You Can Go Home Again!
Sermon
Why Don't You Send Somebody?
Sermons For Advent, Christmas, Epiphany
In 1939, just as the world was teetering on the brink of a
war, a world fair was being held in New York. In a sense it tried
to push away for a time the threat of impending conflict with
lightness and brightness and visions of a beautiful world to
come. Nations from all over the world came -- the large ones and
the small ones. The tiny eastern European nation of Lithuania had
an impressive pavillion at the fair where one could see the
typical life and culture of that beautiful country. Americans of
Lithuanian descent wore their native costumes and did typical
national dances. During the fair a production team was making a
motion picture to be taken back and shown in movie houses in
Lithuania, but their film was never completed or shown, because
before the fair closed Hitler and Stalin had divided that little
country between Germany and Russia and it ceased to exist.
On March 23, 1992, after 311 days in space, Sergei Krikalev
set foot on earth again and found a few changes. The country from
which he blasted off did not exist any more. The red hammer and
sickle flag emblazoned on his space vehicle no longer denoted a
viable political entity. The space agency that sent him aloft was
broken up, and even his home town had a new name. Because of the
political changes and disputes among newly independent states,
what should have been a routine
three-month stay aboard the Soviet space station "Mir" lengthened
to almost a year, and poor Sergei was stuck up there all that
time.
Some people say that you can never return home. Sergei
Krikalev might agree. Much of what he left ceased to exist while
he was gone. Sometimes we wish we could return home -- home to
some idealized place and time kept sacred in our memory.
Sometimes we try and are disappointed.
Have you ever tried going back just to see some place where
you used to live? The neighborhood looks different. The trees are
bigger. Strangers who live in the house now look at you with some
suspicion as you drive by very slowly, perhaps thinking you're
casing the joint. The scene looks familiar in a strange sort of
way; your house usually looks smaller than you remember it, and
not as warm and friendly. In fact, there is often a nostalgic
sadness at being unable to capture what once was but never will
be again -- even a moment of that time, or a voice, or a loved
one. To remain suspended in time, or to return to a former age,
must remain the stuff of fiction, not real life. At best we can
only look back and recall. We can build upon those events and
experiences, and enjoy them, but we cannot alter them.
A man came to my church study one day and, after a brief
introduction, got out his checkbook. While I thought that was a
good sign, I was not prepared for what came next. "How much for a
pair of candlesticks?" he said. That oblique statement was the
opening to a story of what had happened seven or eight years
before. You see this church had maintained a chapel -- which for
years had been its principal place of worship before a new larger
building was built. That beautiful chapel was open to the public
24 hours a day. There was not even a lock on the door. If that
seems incredible, you also need to know that the church was in
Los Angeles, California. For 20 years it had never been locked.
There had been some occasional minor vandalism, but it remained
unlocked. The people wanted it that way.

(WHAT THE TASK REQUIRES):
Name every person the sermon mentions by name. The material that follows has nothing to do with the sermon.

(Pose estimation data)
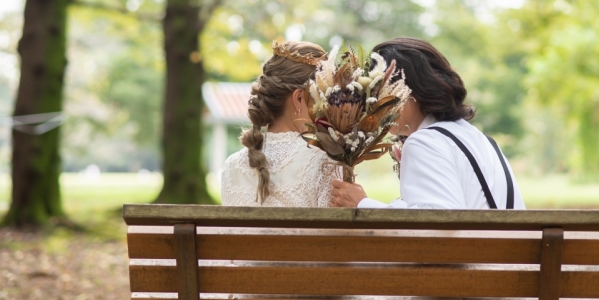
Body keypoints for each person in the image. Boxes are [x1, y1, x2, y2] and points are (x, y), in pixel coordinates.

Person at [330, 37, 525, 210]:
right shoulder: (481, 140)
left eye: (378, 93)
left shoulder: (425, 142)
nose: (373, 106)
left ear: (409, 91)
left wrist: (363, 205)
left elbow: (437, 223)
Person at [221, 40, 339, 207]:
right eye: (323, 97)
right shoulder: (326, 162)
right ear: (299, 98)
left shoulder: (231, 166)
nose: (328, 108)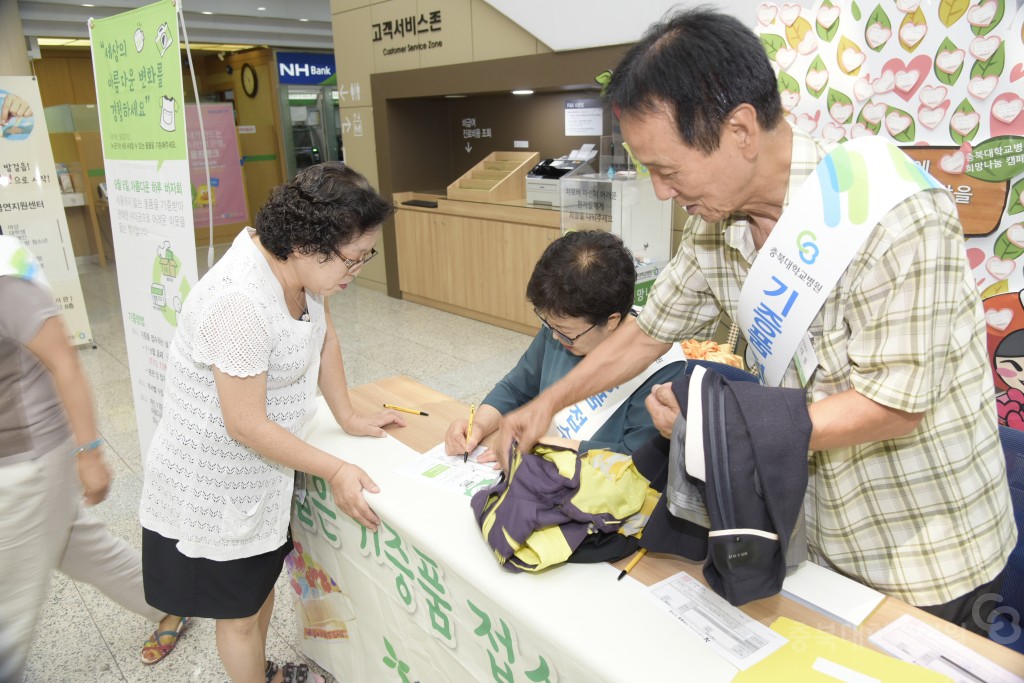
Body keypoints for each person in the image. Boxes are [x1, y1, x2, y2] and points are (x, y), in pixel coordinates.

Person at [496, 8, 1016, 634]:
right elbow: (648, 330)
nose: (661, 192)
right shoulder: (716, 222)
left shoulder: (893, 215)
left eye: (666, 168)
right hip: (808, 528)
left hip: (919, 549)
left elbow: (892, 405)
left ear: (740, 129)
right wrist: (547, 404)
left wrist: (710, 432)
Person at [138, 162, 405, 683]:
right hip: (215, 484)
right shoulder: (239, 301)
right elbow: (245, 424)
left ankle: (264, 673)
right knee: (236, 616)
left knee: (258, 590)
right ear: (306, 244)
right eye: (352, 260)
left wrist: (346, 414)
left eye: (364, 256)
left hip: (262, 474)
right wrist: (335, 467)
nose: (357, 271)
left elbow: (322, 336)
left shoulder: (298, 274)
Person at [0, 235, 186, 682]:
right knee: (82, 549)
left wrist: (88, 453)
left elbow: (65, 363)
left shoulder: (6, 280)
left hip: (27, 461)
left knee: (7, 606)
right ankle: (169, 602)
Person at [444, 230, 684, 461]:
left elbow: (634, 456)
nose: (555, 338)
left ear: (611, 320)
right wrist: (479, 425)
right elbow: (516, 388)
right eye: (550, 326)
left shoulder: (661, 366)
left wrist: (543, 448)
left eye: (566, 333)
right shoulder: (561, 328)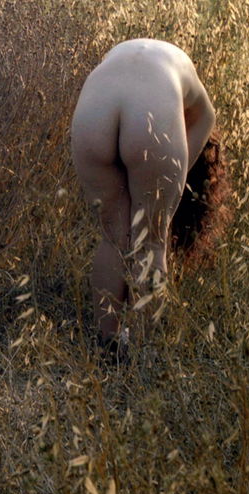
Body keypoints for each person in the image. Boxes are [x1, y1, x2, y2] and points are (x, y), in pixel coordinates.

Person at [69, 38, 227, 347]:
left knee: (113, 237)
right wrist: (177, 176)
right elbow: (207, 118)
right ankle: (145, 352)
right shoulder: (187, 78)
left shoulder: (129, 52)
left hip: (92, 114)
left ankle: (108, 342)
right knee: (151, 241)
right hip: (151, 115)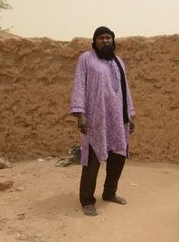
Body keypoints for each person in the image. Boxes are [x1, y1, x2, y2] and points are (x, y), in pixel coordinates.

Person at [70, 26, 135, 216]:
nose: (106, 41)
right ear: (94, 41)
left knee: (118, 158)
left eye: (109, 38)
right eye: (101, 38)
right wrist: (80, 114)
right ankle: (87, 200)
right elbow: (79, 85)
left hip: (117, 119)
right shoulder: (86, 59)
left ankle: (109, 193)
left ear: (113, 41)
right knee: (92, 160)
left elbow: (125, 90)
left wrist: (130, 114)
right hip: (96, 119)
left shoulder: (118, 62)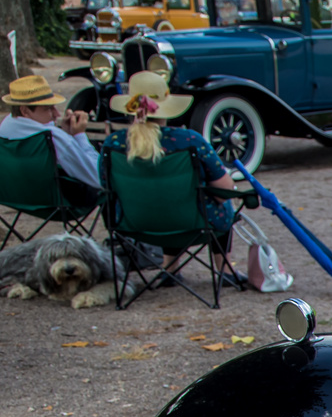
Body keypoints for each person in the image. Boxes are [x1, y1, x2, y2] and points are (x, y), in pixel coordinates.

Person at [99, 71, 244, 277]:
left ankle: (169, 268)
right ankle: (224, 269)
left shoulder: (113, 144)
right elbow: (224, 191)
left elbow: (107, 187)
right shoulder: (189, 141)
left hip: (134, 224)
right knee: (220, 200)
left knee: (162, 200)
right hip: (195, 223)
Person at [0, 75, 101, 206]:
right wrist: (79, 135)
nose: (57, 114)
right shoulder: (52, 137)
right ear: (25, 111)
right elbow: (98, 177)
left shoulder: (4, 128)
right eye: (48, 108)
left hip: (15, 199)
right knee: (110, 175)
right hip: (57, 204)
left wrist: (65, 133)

(ANSWER BELOW):
Hitler, Stalin, Sergei Krikalev